=== Section Start ===
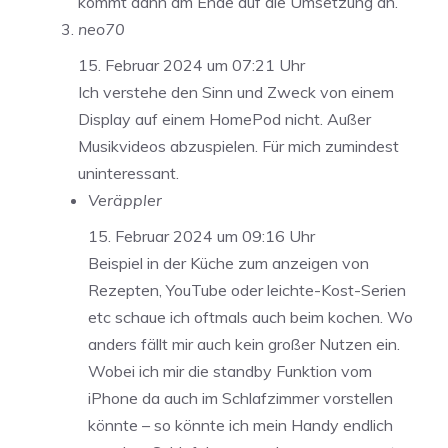
kommt dann am Ende auf die Umsetzung an.
neo70
15. Februar 2024 um 07:21 Uhr
Ich verstehe den Sinn und Zweck von einem
Display auf einem HomePod nicht. Außer
Musikvideos abzuspielen. Für mich zumindest
uninteressant.
Veräppler
15. Februar 2024 um 09:16 Uhr
Beispiel in der Küche zum anzeigen von
Rezepten, YouTube oder leichte-Kost-Serien
etc schaue ich oftmals auch beim kochen. Wo
anders fällt mir auch kein großer Nutzen ein.
Wobei ich mir die standby Funktion vom
iPhone da auch im Schlafzimmer vorstellen
könnte – so könnte ich mein Handy endlich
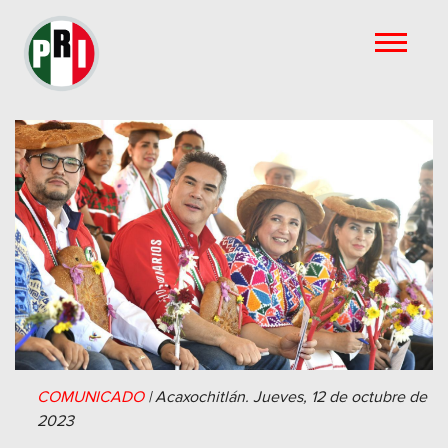
COMUNICADO
|
Acaxochitlán.
Jueves, 12 de octubre de
2023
=== Section End ===
Problem description:
Where the word "Februar" is present in a line of the listing, copy that line.

Exercise result:
15. Februar 2024 um 07:21 Uhr
15. Februar 2024 um 09:16 Uhr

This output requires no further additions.